Ice Demmings dumps his garbage in his sister's trash bin because he can't afford to pay for trash pickup. He sometimes does his "grocery shopping" at his mother's home, going through her fridge and pantry. These are some of the changes he said he's had to make because a two-year fight against foreclosure has wrecked his finances.
Demmings' ordeal started with a bungled loan modification in 2010, in which Bank of America told him to pay less than what he really owed for more than a year. A Bank of America spokeswoman said the error was fixed in March 2011, but Demmings and his attorney, Carl Christensen, said the bank continued to direct Demmings to pay less than the loan required.
Then, in July 2011, the bank announced it would foreclose on Demmings' house. Hiring a lawyer helped Demmings stay in his home, but he didn't get a commitment from the bank to resolve the situation until last week.
"We are working with his attorney on identifying a home retention solution," Bank of America spokeswoman Jumana Bauwens said.
Christensen said Bank of America's "inaction" has caused Demmings to lose everything.
"If this was any other important partner in your life, your life insurance company or your car loan lender, they would bend over backwards and fix the problem," Christensen said. "Why it is OK to not have that level of customer service with the big lenders?"

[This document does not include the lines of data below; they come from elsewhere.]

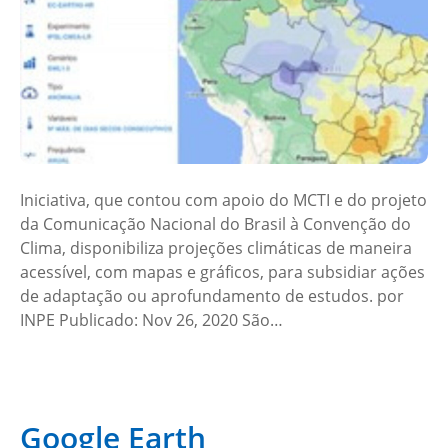
Iniciativa, que contou com apoio do MCTI e do projeto
da Comunicação Nacional do Brasil à Convenção do
Clima, disponibiliza projeções climáticas de maneira
acessível, com mapas e gráficos, para subsidiar ações
de adaptação ou aprofundamento de estudos. por
INPE Publicado: Nov 26, 2020 São…
Google Earth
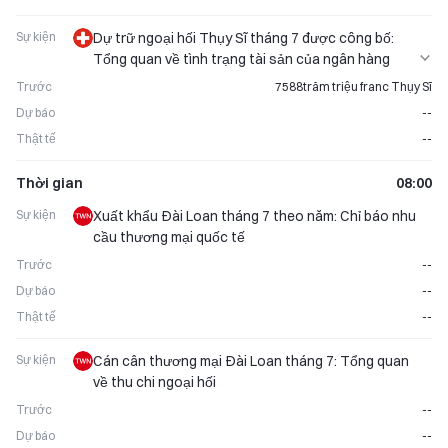
Sự kiện
Dự trữ ngoại hối Thụy Sĩ tháng 7 được công bố:
Tổng quan về tình trạng tài sản của ngân hàng
trung ương
Trước
7588trăm triệu franc Thụy Sĩ
Dự báo
--
Thật tế
--
Thời gian
08:00
Sự kiện
Xuất khẩu Đài Loan tháng 7 theo năm: Chỉ báo nhu
cầu thương mại quốc tế
Trước
--
Dự báo
--
Thật tế
--
Sự kiện
Cán cân thương mại Đài Loan tháng 7: Tổng quan
về thu chi ngoại hối
Trước
--
Dự báo
--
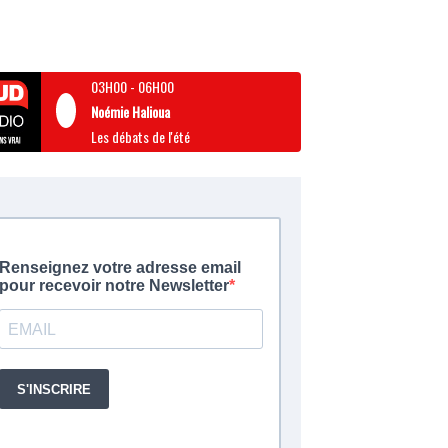
03H00
-
06H00
Noémie Halioua
Les débats de l'été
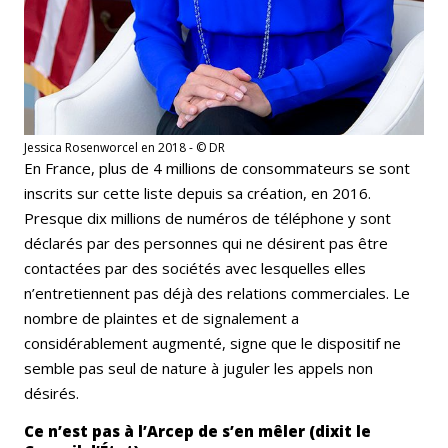
Jessica Rosenworcel en 2018 - © DR
En France, plus de 4 millions de consommateurs se sont
inscrits sur cette liste depuis sa création, en 2016.
Presque dix millions de numéros de téléphone y sont
déclarés par des personnes qui ne désirent pas être
contactées par des sociétés avec lesquelles elles
n’entretiennent pas déjà des relations commerciales. Le
nombre de plaintes et de signalement a
considérablement augmenté, signe que le dispositif ne
semble pas seul de nature à juguler les appels non
désirés.
Ce n’est pas à l’Arcep de s’en mêler (dixit le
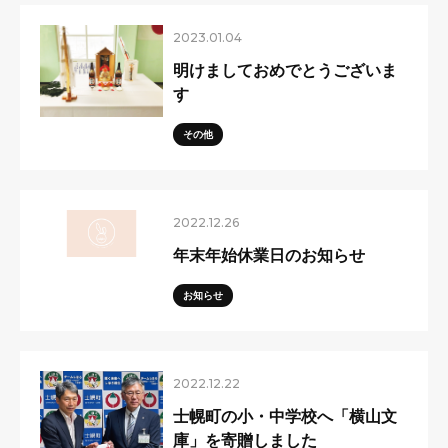
2023.01.04
明けましておめでとうございま
す
その他
2022.12.26
年末年始休業日のお知らせ
お知らせ
2022.12.22
士幌町の小・中学校へ「横山文
庫」を寄贈しました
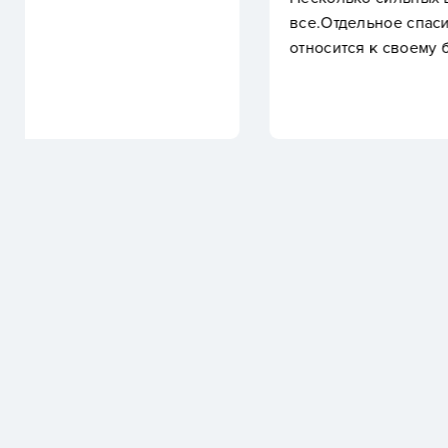
все.Отдельное спасибо руководству, видно Влади
относится к своему бизнесу.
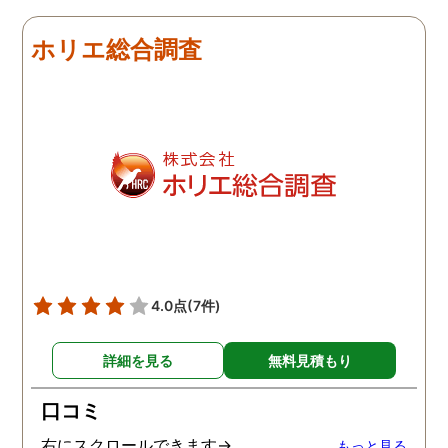
いしようと思いました。
しろ最初の相談の段階が
ホリエ総合調査
本当に無料なのが、よか
たです。
4.0点
(7件)
詳細を見る
無料見積もり
口コミ
右にスクロールできます→
もっと見る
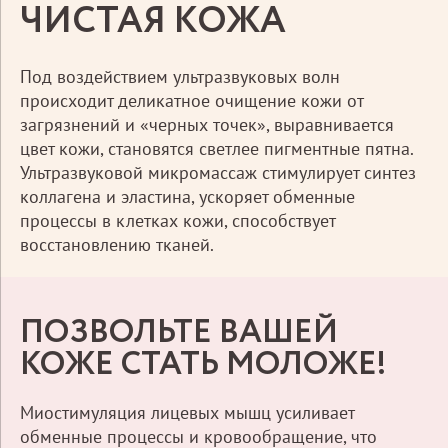
ЧИСТАЯ КОЖА
Под воздействием ультразвуковых волн
происходит деликатное очищение кожи от
загрязнений и «черных точек», выравнивается
цвет кожи, становятся светлее пигментные пятна.
Ультразвуковой микромассаж стимулирует синтез
коллагена и эластина, ускоряет обменные
процессы в клетках кожи, способствует
восстановлению тканей.
ПОЗВОЛЬТЕ ВАШЕЙ
КОЖЕ СТАТЬ МОЛОЖЕ!
Миостимуляция лицевых мышц усиливает
обменные процессы и кровообращение, что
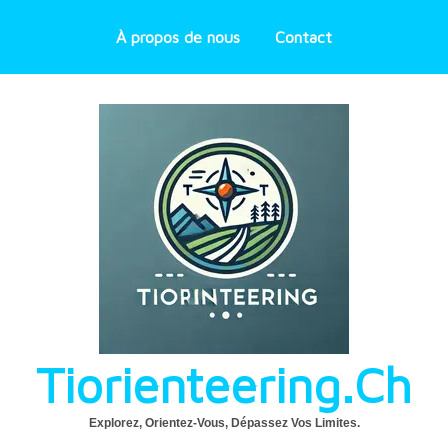
À propos de nous
Contact
Tiorienteering.ch
Explorez, Orientez-Vous, Dépassez Vos Limites.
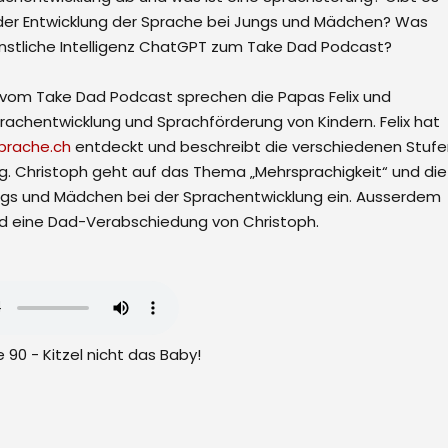
 der Entwicklung der Sprache bei Jungs und Mädchen? Was
künstliche Intelligenz ChatGPT zum Take Dad Podcast?
e vom Take Dad Podcast sprechen die Papas Felix und
rachentwicklung und Sprachförderung von Kindern. Felix hat
prache.ch
entdeckt und beschreibt die verschiedenen Stufe
g. Christoph geht auf das Thema „Mehrsprachigkeit“ und die
gs und Mädchen bei der Sprachentwicklung ein. Ausserdem
und eine Dad-Verabschiedung von Christoph.
 90 - Kitzel nicht das Baby!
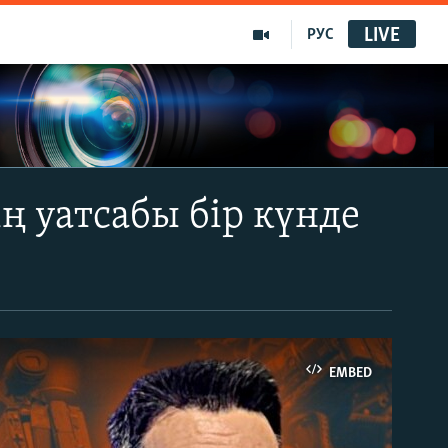
LIVE
РУС
ң уатсабы бір күнде
EMBED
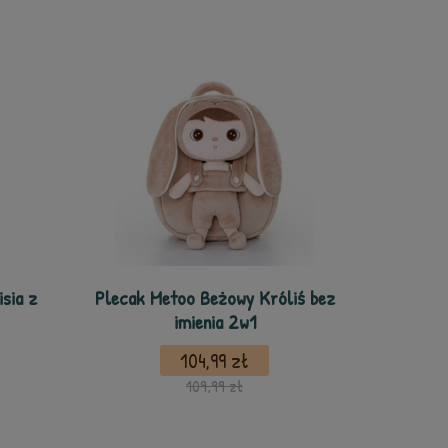
sia z
Plecak Metoo Beżowy Króliś bez
imienia 2w1
104,99 zł
109,99 zł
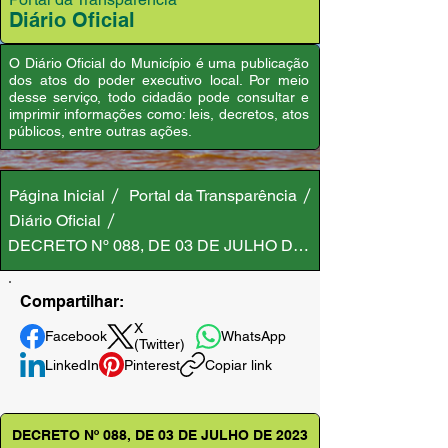
Diário Oficial
O Diário Oficial do Município é uma publicação
dos atos do poder executivo local. Por meio
desse serviço, todo cidadão pode consultar e
imprimir informações como: leis, decretos, atos
públicos, entre outras ações.
Página Inicial
Portal da Transparência
Diário Oficial
DECRETO Nº 088, DE 03 DE JULHO DE 2023
Compartilhar:
X
Facebook
WhatsApp
(Twitter)
LinkedIn
Pinterest
Copiar link
DECRETO Nº 088, DE 03 DE JULHO DE 2023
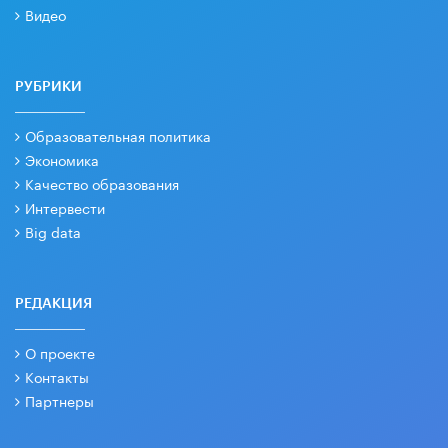
Видео
РУБРИКИ
Образовательная политика
Экономика
Качество образования
Интервести
Big data
РЕДАКЦИЯ
О проекте
Контакты
Партнеры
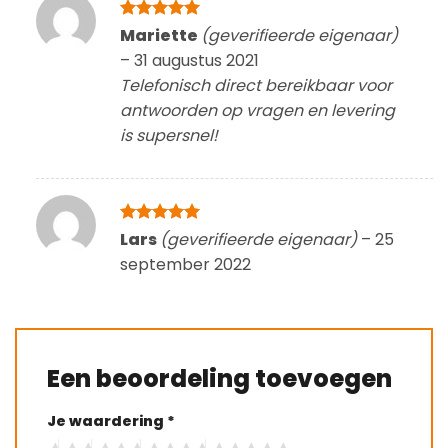
Gewaardeerd
Mariette
(geverifieerde eigenaar)
5
uit 5
–
31 augustus 2021
Telefonisch direct bereikbaar voor
antwoorden op vragen en levering
is supersnel!
Gewaardeerd
Lars
(geverifieerde eigenaar)
–
25
5
uit 5
september 2022
Een beoordeling toevoegen
Je waardering
*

Demmings, who's 35 and works as a medical lab technician, got a subprime loan to buy the house on Minnehaha Avenue in St. Paul in 2004. By 2010, he said, he and his wife could no longer afford the $1,200 payment.
In February 2010, Bank of America offered Demmings a loan modification to bring his payments down to $767. He signed the contract and sent his first payment. The following month he received a bill for approximately $200. He called the bank, since this was not the payment they had agreed to, and was told the lower amounts were "trial payments."